"Kör yaşlı bir adam" olan anlatıcı, bir grup çocukla birlikte Calvary adlı küçük bir korunun yakınında oynadığı çocukluğunu anıyor. Çoraklığı ve oraya dikilen haçları oyunları için eğlenceli bir fon olarak kullandılar. Rolleri belirlediler, çarmıha gerilmiş gibi davrandılar ve hatta bu durumda biraz kara mizah bile buldular.

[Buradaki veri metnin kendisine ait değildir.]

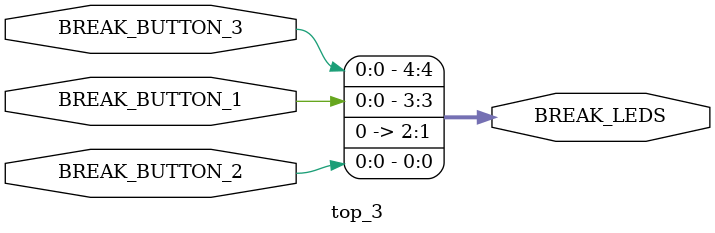
<source format=v>
`timescale 1ns / 1ps


// Rename one of below module names to `top` before compilation. Make sure there is
// only one module `top` at any given time.

module top(CLOCK, BREAK_BUTTON_1, BREAK_BUTTON_2, BREAK_BUTTON_3, BREAK_LEDS);
    // Use the 3 horizontal leds as a 3-bit counter. Control the counter
    // with the buttons; B1 increments, B2 resets and B3 decrements the counter

    input CLOCK;
    input BREAK_BUTTON_1;
	input BREAK_BUTTON_2;
	input BREAK_BUTTON_3;
    output [4:0] BREAK_LEDS;

    wire button_event;
    wire clean_button_1;
    wire clean_button_2;
    wire clean_button_3;
    reg [2:0] counter = 0;

    assign BREAK_LEDS[0] = counter[1]; // clean_button_2;
    assign BREAK_LEDS[1] = 0;
    assign BREAK_LEDS[2] = 0;
    assign BREAK_LEDS[3] = counter[0]; // clean_button_1;
    assign BREAK_LEDS[4] = counter[2]; // clean_button_3;

    assign button_event = clean_button_1 | clean_button_2 | clean_button_3;

    always @(posedge button_event) begin
        if (clean_button_1) begin
            counter <= counter + 1;
        end
        if (clean_button_2) begin
            counter <= 0;
        end
        if (clean_button_3) begin
            counter <= counter - 1;
        end
    end

    button_debouncer debouncer_1(
        .i_clock(CLOCK),
        .i_button(BREAK_BUTTON_1),
        .o_state(clean_button_1)
    );

    button_debouncer debouncer_2(
        .i_clock(CLOCK),
        .i_button(BREAK_BUTTON_2),
        .o_state(clean_button_2)
    );

    button_debouncer debouncer_3(
        .i_clock(CLOCK),
        .i_button(BREAK_BUTTON_3),
        .o_state(clean_button_3)
    );
endmodule

module top_2(CLOCK, BREAK_LEDS);
    // Use the 3 horizontal leds as a 3-bit counter

    input CLOCK;
    output [4:0] BREAK_LEDS;

    wire slow_clock;
    reg [2:0] counter = 0;

    assign BREAK_LEDS[0] = counter[1];
    assign BREAK_LEDS[1] = 0;
    assign BREAK_LEDS[2] = 0;
    assign BREAK_LEDS[3] = counter[0];
    assign BREAK_LEDS[4] = counter[2];

    always @(posedge slow_clock) begin
        counter <= counter + 1;
    end

    clock_divider divider(
        .i_clock(CLOCK),
        .o_clock(slow_clock)
    );
endmodule

module top_3(BREAK_BUTTON_1, BREAK_BUTTON_2, BREAK_BUTTON_3, BREAK_LEDS);
    // Link the 3 horizonal leds to the buttons

	input BREAK_BUTTON_1;
	input BREAK_BUTTON_2;
	input BREAK_BUTTON_3;
	output [4:0] BREAK_LEDS;

    assign BREAK_LEDS[0] = BREAK_BUTTON_2;
    assign BREAK_LEDS[1] = 0;
    assign BREAK_LEDS[2] = 0;
    assign BREAK_LEDS[3] = BREAK_BUTTON_1;
    assign BREAK_LEDS[4] = BREAK_BUTTON_3;
endmodule
</source>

Anlatıcı yaşlandıkça ve hayatı tecrübe ettikçe Golgota'nın daha derin anlamları üzerinde düşünmeye başladı. Haçların bir çocukluk oyunundan daha fazlasını temsil ettiğini fark etti. Onlar, Golgota'nın nesiller boyunca taşıdığı acıyı, fedakarlığı ve derin manevi önemi simgeliyorlardı.

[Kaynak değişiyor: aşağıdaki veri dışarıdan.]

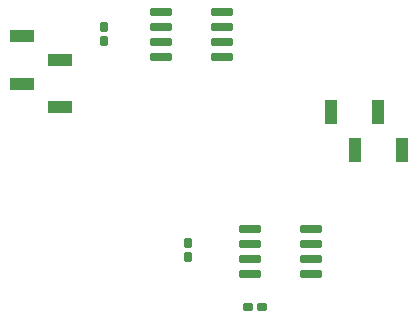
<source format=gbr>
%TF.GenerationSoftware,KiCad,Pcbnew,(6.0.10)*%
%TF.CreationDate,2023-03-04T21:34:46+00:00*%
%TF.ProjectId,INS_CW2_ABB_2,494e535f-4357-4325-9f41-42425f322e6b,rev?*%
%TF.SameCoordinates,Original*%
%TF.FileFunction,Soldermask,Top*%
%TF.FilePolarity,Negative*%
%FSLAX46Y46*%
G04 Gerber Fmt 4.6, Leading zero omitted, Abs format (unit mm)*
G04 Created by KiCad (PCBNEW (6.0.10)) date 2023-03-04 21:34:46*
%MOMM*%
%LPD*%
G01*
G04 APERTURE LIST*
G04 Aperture macros list*
%AMRoundRect*
0 Rectangle with rounded corners*
0 $1 Rounding radius*
0 $2 $3 $4 $5 $6 $7 $8 $9 X,Y pos of 4 corners*
0 Add a 4 corners polygon primitive as box body*
4,1,4,$2,$3,$4,$5,$6,$7,$8,$9,$2,$3,0*
0 Add four circle primitives for the rounded corners*
1,1,$1+$1,$2,$3*
1,1,$1+$1,$4,$5*
1,1,$1+$1,$6,$7*
1,1,$1+$1,$8,$9*
0 Add four rect primitives between the rounded corners*
20,1,$1+$1,$2,$3,$4,$5,0*
20,1,$1+$1,$4,$5,$6,$7,0*
20,1,$1+$1,$6,$7,$8,$9,0*
20,1,$1+$1,$8,$9,$2,$3,0*%
G04 Aperture macros list end*
%ADD10RoundRect,0.210000X-0.160000X0.197500X-0.160000X-0.197500X0.160000X-0.197500X0.160000X0.197500X0*%
%ADD11RoundRect,0.210000X0.197500X0.160000X-0.197500X0.160000X-0.197500X-0.160000X0.197500X-0.160000X0*%
%ADD12RoundRect,0.050000X-0.450000X1.000000X-0.450000X-1.000000X0.450000X-1.000000X0.450000X1.000000X0*%
%ADD13RoundRect,0.050000X-1.000000X-0.450000X1.000000X-0.450000X1.000000X0.450000X-1.000000X0.450000X0*%
%ADD14RoundRect,0.050000X-0.875000X-0.295000X0.875000X-0.295000X0.875000X0.295000X-0.875000X0.295000X0*%
G04 APERTURE END LIST*
D10*
%TO.C,R2*%
X120295500Y-78396500D03*
X120295500Y-79591500D03*
%TD*%
D11*
%TO.C,R1*%
X126555000Y-83820000D03*
X125360000Y-83820000D03*
%TD*%
D10*
%TO.C,R3*%
X113157000Y-60071000D03*
X113157000Y-61266000D03*
%TD*%
D12*
%TO.C,J2*%
X138398000Y-70510000D03*
X136398000Y-67310000D03*
X134398000Y-70510000D03*
X132398000Y-67310000D03*
%TD*%
D13*
%TO.C,J1*%
X106263000Y-60903500D03*
X109463000Y-62903500D03*
X106263000Y-64903500D03*
X109463000Y-66903500D03*
%TD*%
D14*
%TO.C,IC2*%
X117983000Y-58801000D03*
X117983000Y-60071000D03*
X117983000Y-61341000D03*
X117983000Y-62611000D03*
X123153000Y-62611000D03*
X123153000Y-61341000D03*
X123153000Y-60071000D03*
X123153000Y-58801000D03*
%TD*%
%TO.C,IC1*%
X125558000Y-77216000D03*
X125558000Y-78486000D03*
X125558000Y-79756000D03*
X125558000Y-81026000D03*
X130728000Y-81026000D03*
X130728000Y-79756000D03*
X130728000Y-78486000D03*
X130728000Y-77216000D03*
%TD*%
M02*

</source>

Şiir ölümlülük, inanç ve yaşamın geçici doğası temalarına değiniyor. Kör yaşlı adam, tıpkı insan varoluşunun geçiciliği üzerine düşündüğü gibi, çocukluk deneyimlerinin geçiciliği üzerine de düşünür. Haçların sonsuz umudun, fedakarlığın ve kurtuluş olasılığının simgeleri haline geldiğini anlamaya başlar.
Çocukluk oyunlarının sadeliğine ve eğlenceli doğasına rağmen şiir, daha karanlık insani niteliklerin varlığının altını incelikle vurguluyor. Çocuklar oyunbazlıklarıyla simüle ettikleri çarmıha gerilmenin ciddiyetini tam olarak kavrayamıyorlar. Bu, insanlığın kendi uğraşlarıyla meşgulken derin olayların önemini gözden kaçırma veya yanlış yorumlama eğilimine ilişkin bir yorum olarak görülebilir.

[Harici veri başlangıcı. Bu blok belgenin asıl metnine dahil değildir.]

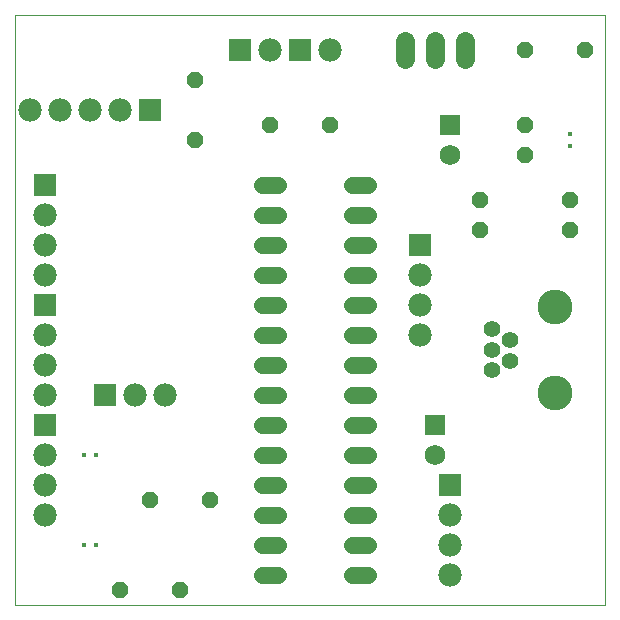
<source format=gts>
G75*
G70*
%OFA0B0*%
%FSLAX24Y24*%
%IPPOS*%
%LPD*%
%AMOC8*
5,1,8,0,0,1.08239X$1,22.5*
%
%ADD10C,0.0000*%
%ADD11R,0.0780X0.0780*%
%ADD12C,0.0780*%
%ADD13C,0.0555*%
%ADD14C,0.1162*%
%ADD15C,0.0640*%
%ADD16R,0.0690X0.0690*%
%ADD17C,0.0690*%
%ADD18R,0.0138X0.0148*%
%ADD19R,0.0148X0.0138*%
%ADD20OC8,0.0560*%
%ADD21C,0.0555*%
D10*
X000302Y000726D02*
X000302Y020411D01*
X019987Y020411D01*
X019987Y000726D01*
X000302Y000726D01*
D11*
X001302Y006726D03*
X003302Y007726D03*
X001302Y010726D03*
X001302Y014726D03*
X004802Y017226D03*
X007802Y019226D03*
X009802Y019226D03*
X013802Y012726D03*
X014802Y004726D03*
D12*
X014802Y003726D03*
X014802Y002726D03*
X014802Y001726D03*
X013802Y009726D03*
X013802Y010726D03*
X013802Y011726D03*
X010802Y019226D03*
X008802Y019226D03*
X003802Y017226D03*
X002802Y017226D03*
X001802Y017226D03*
X000802Y017226D03*
X001302Y013726D03*
X001302Y012726D03*
X001302Y011726D03*
X001302Y009726D03*
X001302Y008726D03*
X001302Y007726D03*
X001302Y005726D03*
X001302Y004726D03*
X001302Y003726D03*
X004302Y007726D03*
X005302Y007726D03*
D13*
X016202Y008556D03*
X016202Y009226D03*
X016822Y009556D03*
X016822Y008866D03*
X016202Y009926D03*
D14*
X018302Y010663D03*
X018302Y007789D03*
D15*
X015302Y018926D02*
X015302Y019526D01*
X014302Y019526D02*
X014302Y018926D01*
X013302Y018926D02*
X013302Y019526D01*
D16*
X014802Y016726D03*
X014302Y006726D03*
D17*
X014302Y005726D03*
X014802Y015726D03*
D18*
X018802Y016024D03*
X018802Y016427D03*
D19*
X003004Y005726D03*
X002601Y005726D03*
X002601Y002726D03*
X003004Y002726D03*
D20*
X003802Y001226D03*
X005802Y001226D03*
X004802Y004226D03*
X006802Y004226D03*
X015802Y013226D03*
X015802Y014226D03*
X017302Y015726D03*
X017302Y016726D03*
X017302Y019226D03*
X019302Y019226D03*
X018802Y014226D03*
X018802Y013226D03*
X010802Y016726D03*
X008802Y016726D03*
X006302Y016226D03*
X006302Y018226D03*
D21*
X008545Y014726D02*
X009060Y014726D01*
X009060Y013726D02*
X008545Y013726D01*
X008545Y012726D02*
X009060Y012726D01*
X009060Y011726D02*
X008545Y011726D01*
X008545Y010726D02*
X009060Y010726D01*
X009060Y009726D02*
X008545Y009726D01*
X008545Y008726D02*
X009060Y008726D01*
X009060Y007726D02*
X008545Y007726D01*
X008545Y006726D02*
X009060Y006726D01*
X009060Y005726D02*
X008545Y005726D01*
X008545Y004726D02*
X009060Y004726D01*
X009060Y003726D02*
X008545Y003726D01*
X008545Y002726D02*
X009060Y002726D01*
X009060Y001726D02*
X008545Y001726D01*
X011545Y001726D02*
X012060Y001726D01*
X012060Y002726D02*
X011545Y002726D01*
X011545Y003726D02*
X012060Y003726D01*
X012060Y004726D02*
X011545Y004726D01*
X011545Y005726D02*
X012060Y005726D01*
X012060Y006726D02*
X011545Y006726D01*
X011545Y007726D02*
X012060Y007726D01*
X012060Y008726D02*
X011545Y008726D01*
X011545Y009726D02*
X012060Y009726D01*
X012060Y010726D02*
X011545Y010726D01*
X011545Y011726D02*
X012060Y011726D01*
X012060Y012726D02*
X011545Y012726D01*
X011545Y013726D02*
X012060Y013726D01*
X012060Y014726D02*
X011545Y014726D01*
M02*

</source>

Kör yaşlı adamın gözünden şiir aynı zamanda inanç kavramını ve hayatta daha derin anlam arayışını da vurguluyor. Başlangıçta sadece bir oyundaki nesneler olan haçlar, ruhsal aşkınlığın ve fedakarlık yoluyla kurtuluşu bulma olasılığının simgelerine dönüşür.
Edwin Arlington Robinson'un "Calvary" adlı eseri özünde, çocukluk, ölümlülük, insanın zayıflığı ve bireylerin yaşam boyunca yolculuk ederken ruhsal önemine dair gelişen anlayış temalarını araştırarak İncil'deki olaya dair benzersiz ve düşündürücü bir bakış açısı sunuyor.